▶ _To do_
Print exactly and only the lines that run from the one containing "I need the 3-D" through the end of the material, please, omitting pictures.

▶ _Task data_
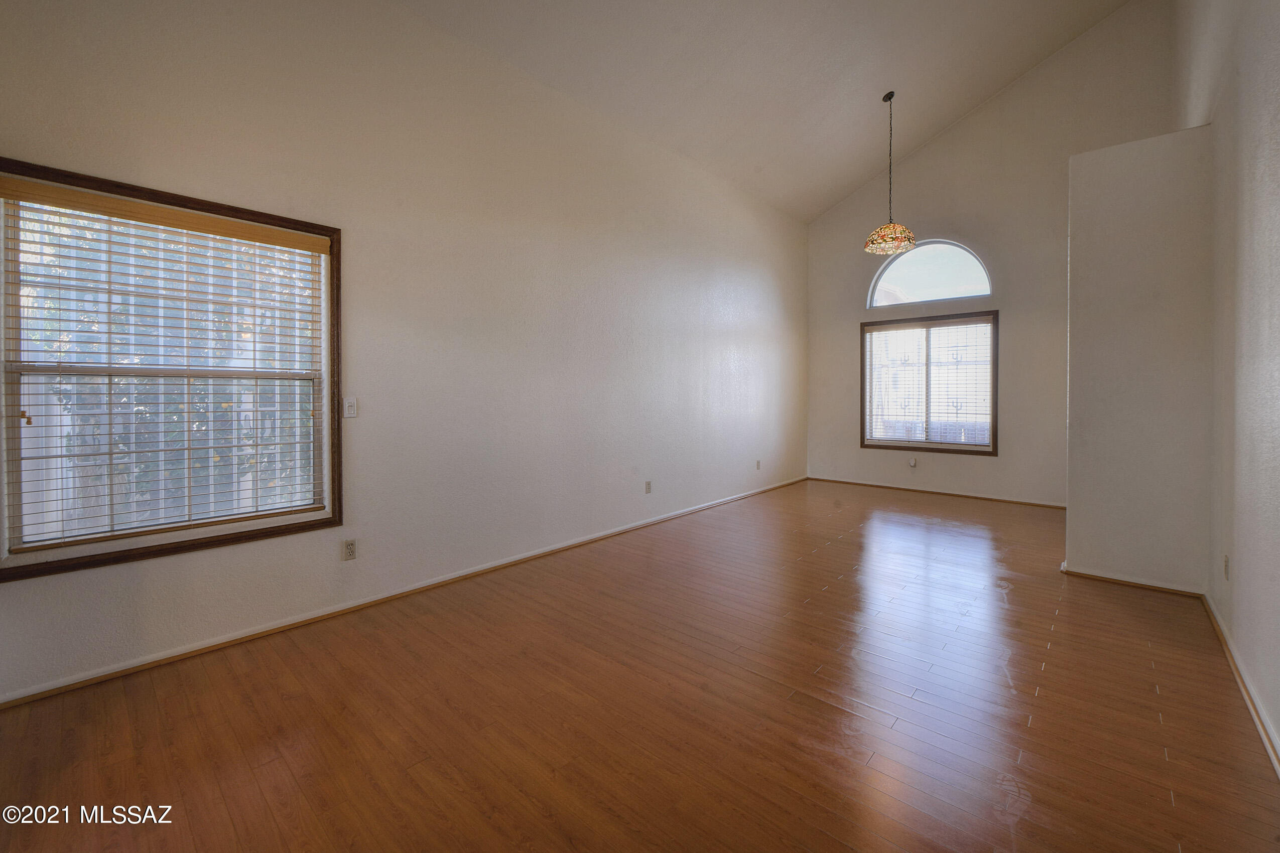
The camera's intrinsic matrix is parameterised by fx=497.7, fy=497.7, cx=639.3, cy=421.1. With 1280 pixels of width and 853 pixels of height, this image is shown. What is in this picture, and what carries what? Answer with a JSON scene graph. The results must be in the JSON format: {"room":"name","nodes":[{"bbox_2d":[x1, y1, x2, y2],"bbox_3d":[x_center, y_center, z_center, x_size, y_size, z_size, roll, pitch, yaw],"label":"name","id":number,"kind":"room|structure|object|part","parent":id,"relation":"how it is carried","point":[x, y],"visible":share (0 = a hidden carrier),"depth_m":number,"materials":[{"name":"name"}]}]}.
{"room":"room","nodes":[
{"label":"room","id":0,"kind":"room"},
{"bbox_2d":[0,0,810,703],"bbox_3d":[-0.402,-0.876,4.320,0.176,3.818,7.832,1,2,42],"label":"left wall","id":1,"kind":"structure","parent":0,"point":[720,357],"depth_m":3.14,"materials":[{"name":"white paint"}]},
{"bbox_2d":[0,156,345,581],"bbox_3d":[-2.137,-0.205,2.354,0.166,1.618,1.235,1,2,42],"label":"window","id":2,"kind":"structure","parent":1,"relation":"in","point":[128,550],"depth_m":2.28,"materials":[{"name":"brown"}]},
{"bbox_2d":[0,179,327,554],"bbox_3d":[-2.109,-0.230,2.337,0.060,1.425,1.109,1,2,42],"label":"window blind","id":3,"kind":"object","parent":2,"relation":"attached to","point":[294,240],"visible":0.95,"depth_m":2.23,"materials":[{"name":"white wood"}]},
{"bbox_2d":[341,538,356,560],"bbox_3d":[-1.640,0.727,2.814,0.009,0.116,0.071,1,2,42],"label":"wall socket","id":4,"kind":"object","parent":1,"relation":"attached to","point":[349,545],"visible":0.98,"depth_m":2.81,"materials":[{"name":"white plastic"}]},
{"bbox_2d":[343,396,357,417],"bbox_3d":[-1.652,-0.081,2.842,0.016,0.116,0.072,1,2,42],"label":"light switch","id":5,"kind":"object","parent":1,"relation":"attached to","point":[352,404],"visible":0.98,"depth_m":2.84,"materials":[{"name":"white plastic"}]},
{"bbox_2d":[0,477,806,708],"bbox_3d":[-0.328,1.016,4.266,0.017,0.073,7.220,1,2,42],"label":"baseboard","id":6,"kind":"structure","parent":1,"relation":"attached to","point":[56,687],"depth_m":2.65,"materials":[{"name":"wood"}]},
{"bbox_2d":[643,480,652,493],"bbox_3d":[0.082,0.624,4.717,0.014,0.120,0.074,1,2,42],"label":"wall socket","id":7,"kind":"object","parent":1,"relation":"attached to","point":[647,486],"visible":0.99,"depth_m":4.71,"materials":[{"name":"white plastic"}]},
{"bbox_2d":[754,459,761,469],"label":"wall socket","id":8,"kind":"object","parent":1,"relation":"attached to","point":[757,466],"visible":0.99,"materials":[{"name":"white plastic"}]},
{"bbox_2d":[0,478,1279,852],"bbox_3d":[1.030,1.145,2.987,4.126,0.116,8.186,1,2,42],"label":"floor","id":9,"kind":"structure","parent":0,"point":[1048,675],"depth_m":1.90,"materials":[{"name":"brown wood"}]},
{"bbox_2d":[399,0,1139,223],"bbox_3d":[1.030,-3.268,2.825,4.500,1.487,8.211,1,2,42],"label":"ceiling","id":10,"kind":"structure","parent":0,"point":[947,108],"depth_m":4.40,"materials":[{"name":"white paint"}]},
{"bbox_2d":[861,90,916,257],"bbox_3d":[2.401,-2.393,4.783,0.455,1.501,0.454,1,2,42],"label":"pendant lamp","id":11,"kind":"object","parent":10,"relation":"hanging from","point":[890,240],"visible":0.99,"depth_m":4.73,"materials":[{"name":"multicoloured glass"}]},
{"bbox_3d":[2.392,-1.761,4.762,0.447,0.195,0.450,1,2,42],"label":"shade","id":12,"kind":"part","parent":11,"relation":"part of","materials":[{"name":"multicoloured glass"}]},
{"bbox_2d":[807,0,1177,510],"bbox_3d":[3.894,-1.689,6.066,3.982,5.326,0.181,1,2,42],"label":"back wall","id":13,"kind":"structure","parent":0,"point":[980,115],"depth_m":5.71,"materials":[{"name":"paint"}]},
{"bbox_2d":[908,456,917,467],"bbox_3d":[3.423,0.515,6.251,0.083,0.129,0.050,1,2,42],"label":"wall socket","id":14,"kind":"object","parent":13,"relation":"attached to","point":[912,464],"visible":0.99,"depth_m":6.24,"materials":[{"name":"white plastic"}]},
{"bbox_2d":[865,240,992,308],"bbox_3d":[3.674,-1.910,6.330,1.448,0.786,0.087,1,2,42],"label":"arched window","id":15,"kind":"structure","parent":13,"relation":"in","point":[983,277],"depth_m":6.30,"materials":[{"name":"glass"}]},
{"bbox_2d":[860,310,999,454],"bbox_3d":[3.617,-0.462,6.284,1.569,1.699,0.156,1,2,42],"label":"back window","id":16,"kind":"structure","parent":13,"relation":"in","point":[993,424],"depth_m":6.24,"materials":[{"name":"brown glass"}]},
{"bbox_2d":[862,316,991,445],"bbox_3d":[3.540,-0.458,6.208,1.446,1.511,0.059,1,2,42],"label":"window blind","id":17,"kind":"object","parent":16,"relation":"attached to","point":[932,329],"visible":0.97,"depth_m":6.16,"materials":[{"name":"white plastic"}]},
{"bbox_2d":[807,475,1066,508],"bbox_3d":[3.708,0.895,6.184,3.372,0.072,0.016,1,2,42],"label":"baseboard","id":18,"kind":"structure","parent":13,"relation":"attached to","point":[880,486],"depth_m":6.10,"materials":[{"name":"brown wood"}]},
{"bbox_2d":[1063,124,1215,593],"bbox_3d":[3.242,-0.356,3.297,0.738,2.839,0.400,1,2,42],"label":"partition wall","id":19,"kind":"structure","parent":0,"point":[1126,195],"depth_m":3.14,"materials":[{"name":"paint"}]},
{"bbox_2d":[1059,563,1208,598],"bbox_3d":[3.158,1.031,3.204,0.713,0.061,0.021,1,2,42],"label":"baseboard","id":20,"kind":"structure","parent":19,"relation":"attached to","point":[1146,586],"depth_m":3.18,"materials":[{"name":"brown wood"}]},
{"bbox_2d":[1177,0,1279,767],"bbox_3d":[2.318,-1.330,1.664,0.173,4.873,7.822,1,2,42],"label":"right wall","id":21,"kind":"structure","parent":0,"point":[1273,274],"depth_m":2.19,"materials":[{"name":"paint"}]},
{"bbox_2d":[1222,554,1230,579],"bbox_3d":[2.878,0.719,2.447,0.012,0.117,0.071,1,2,42],"label":"wall socket","id":22,"kind":"object","parent":21,"relation":"attached to","point":[1226,568],"visible":0.97,"depth_m":2.43,"materials":[{"name":"white"}]},
{"bbox_2d":[1202,590,1279,776],"bbox_3d":[1.688,1.104,1.151,0.018,0.078,5.325,1,2,42],"label":"baseboard","id":23,"kind":"structure","parent":21,"relation":"attached to","point":[1256,717],"depth_m":2.00,"materials":[{"name":"white paint"}]}
]}

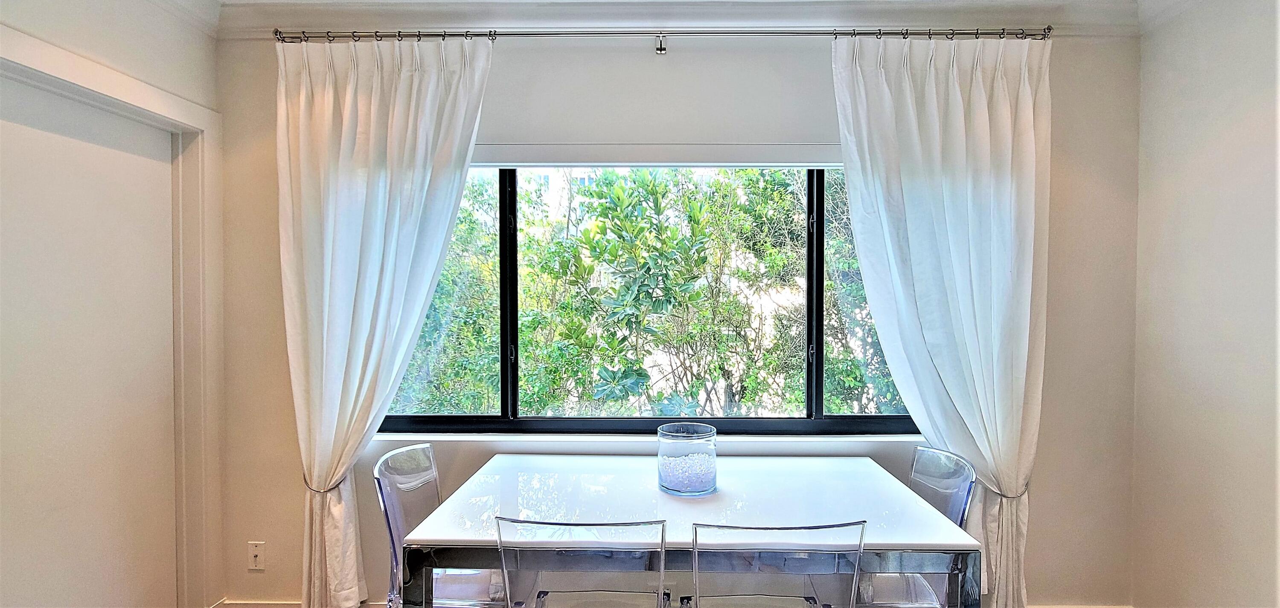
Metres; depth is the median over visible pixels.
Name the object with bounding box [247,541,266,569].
wall socket
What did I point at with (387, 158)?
left curtain
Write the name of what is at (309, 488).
curtain tieback
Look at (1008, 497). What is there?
curtain tieback
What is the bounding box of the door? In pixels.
[0,78,180,607]
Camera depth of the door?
1.99 m
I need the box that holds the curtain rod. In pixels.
[275,26,1054,44]
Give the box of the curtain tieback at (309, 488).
[302,471,345,493]
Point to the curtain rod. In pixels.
(795, 33)
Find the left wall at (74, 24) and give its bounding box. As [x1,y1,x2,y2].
[0,0,222,607]
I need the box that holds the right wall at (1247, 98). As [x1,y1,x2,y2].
[1128,0,1279,607]
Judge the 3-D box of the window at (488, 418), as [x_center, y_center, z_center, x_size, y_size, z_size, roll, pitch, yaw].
[0.103,-0.064,2.555,2.910,1.349,0.120,0,1,1]
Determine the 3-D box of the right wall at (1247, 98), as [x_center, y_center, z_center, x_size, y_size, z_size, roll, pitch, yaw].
[2.200,0.098,0.172,0.173,2.784,4.694,0,1,1]
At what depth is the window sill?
2.43 m
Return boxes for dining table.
[395,453,985,607]
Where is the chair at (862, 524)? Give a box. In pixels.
[684,520,871,607]
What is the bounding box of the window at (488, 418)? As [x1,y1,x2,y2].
[372,165,919,435]
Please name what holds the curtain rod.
attached to the back wall at (1043, 497)
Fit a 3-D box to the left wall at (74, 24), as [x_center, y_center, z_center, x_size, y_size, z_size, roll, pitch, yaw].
[-2.055,0.074,0.651,0.203,2.760,3.906,0,1,1]
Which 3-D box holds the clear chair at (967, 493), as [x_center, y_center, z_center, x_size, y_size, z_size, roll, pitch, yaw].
[0.890,1.017,2.032,0.518,0.908,0.494,0,1,1]
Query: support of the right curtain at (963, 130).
hanging from the curtain rod
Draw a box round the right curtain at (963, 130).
[830,31,1051,607]
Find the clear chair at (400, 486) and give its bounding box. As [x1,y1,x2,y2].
[373,443,510,607]
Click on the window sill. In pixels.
(480, 437)
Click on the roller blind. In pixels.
(610, 158)
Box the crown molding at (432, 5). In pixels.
[227,0,1139,38]
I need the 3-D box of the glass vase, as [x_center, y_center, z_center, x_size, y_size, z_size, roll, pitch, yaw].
[0.170,0.555,2.004,0.219,0.215,0.220,0,1,1]
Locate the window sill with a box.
[368,430,922,443]
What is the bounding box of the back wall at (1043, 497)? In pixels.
[212,23,1142,607]
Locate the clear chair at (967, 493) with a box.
[853,447,977,607]
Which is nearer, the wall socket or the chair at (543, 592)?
the chair at (543, 592)
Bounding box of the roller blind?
[469,142,842,167]
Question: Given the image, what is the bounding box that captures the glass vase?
[656,422,718,494]
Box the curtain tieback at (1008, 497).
[982,481,1031,499]
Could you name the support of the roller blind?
attached to the back wall at (1043, 497)
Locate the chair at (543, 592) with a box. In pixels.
[494,516,673,607]
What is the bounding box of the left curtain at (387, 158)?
[276,33,493,607]
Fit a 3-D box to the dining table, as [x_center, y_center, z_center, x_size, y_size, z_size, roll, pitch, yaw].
[0.162,1.071,2.002,1.596,0.792,1.000,0,1,1]
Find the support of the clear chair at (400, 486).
on the floor
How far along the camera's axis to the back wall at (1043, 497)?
2.43 m
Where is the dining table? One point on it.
(547, 478)
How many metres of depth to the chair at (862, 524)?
1.43 m
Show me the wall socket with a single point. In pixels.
(255, 552)

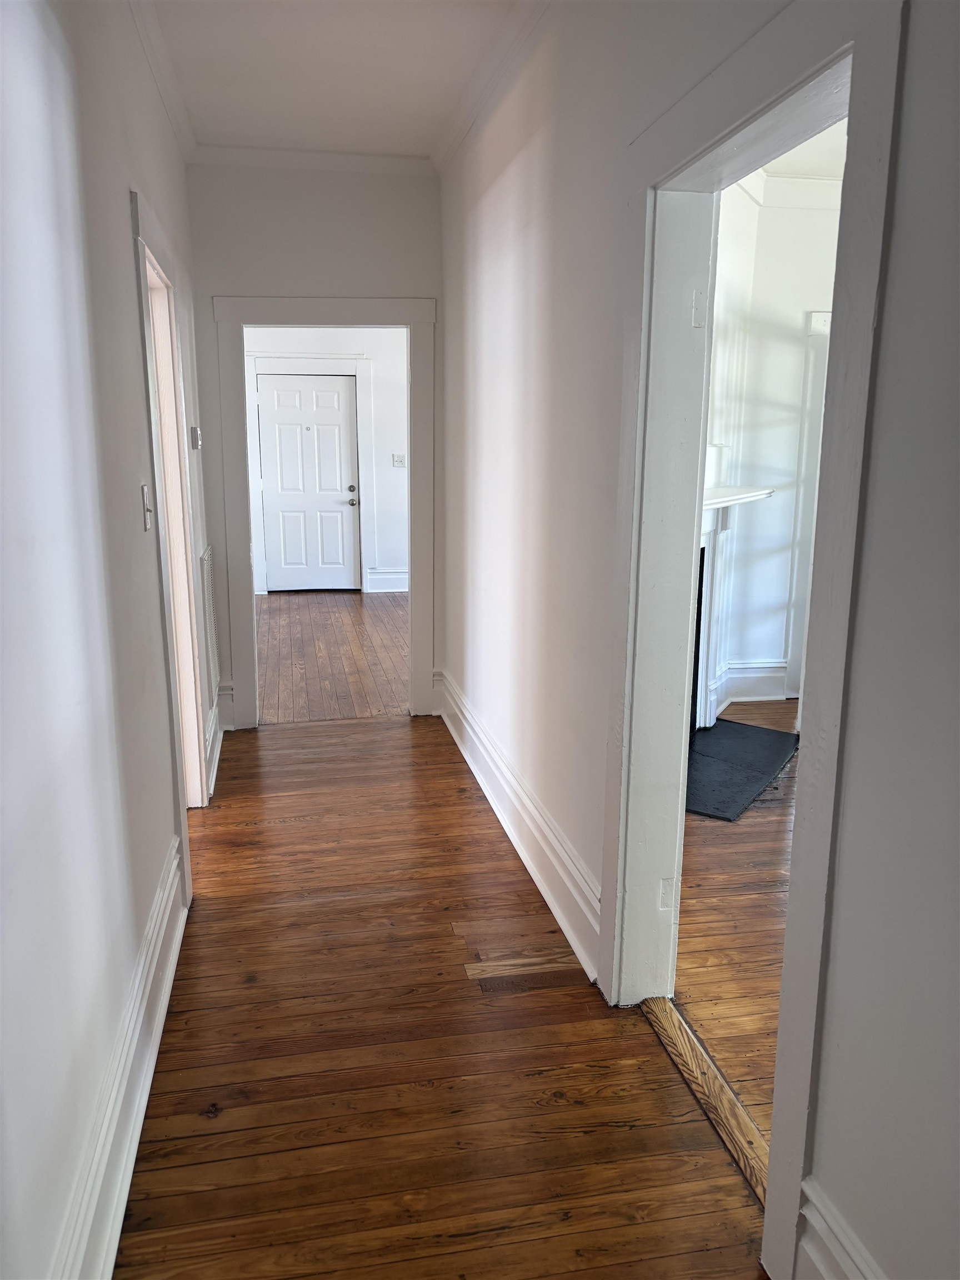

▶ _Solution to this task_
I need the 3-D box of the glass vase, as [x_center, y_center, z_center, x_size, y_size, z_size, roll, pitch, yaw].
[0.170,0.555,2.004,0.219,0.215,0.220,0,1,1]
Locate the window sill with a box.
[368,430,922,443]
What is the bounding box of the back wall at (1043, 497)? In pixels.
[212,23,1142,607]
Locate the clear chair at (967, 493) with a box.
[853,447,977,607]
Which is nearer, the wall socket or the chair at (543, 592)?
the chair at (543, 592)
Bounding box of the roller blind?
[469,142,842,167]
Question: Given the image, what is the bounding box that captures the glass vase?
[656,422,718,494]
Box the curtain tieback at (1008, 497).
[982,481,1031,499]
Could you name the support of the roller blind?
attached to the back wall at (1043, 497)
Locate the chair at (543, 592) with a box. In pixels.
[494,516,673,607]
What is the bounding box of the left curtain at (387, 158)?
[276,33,493,607]
Fit a 3-D box to the dining table, as [x_center, y_center, z_center, x_size, y_size, z_size, roll, pitch, yaw].
[0.162,1.071,2.002,1.596,0.792,1.000,0,1,1]
Find the support of the clear chair at (400, 486).
on the floor
How far along the camera's axis to the back wall at (1043, 497)?
2.43 m
Where is the dining table? One point on it.
(547, 478)
How many metres of depth to the chair at (862, 524)?
1.43 m
Show me the wall socket with a single point. In pixels.
(255, 552)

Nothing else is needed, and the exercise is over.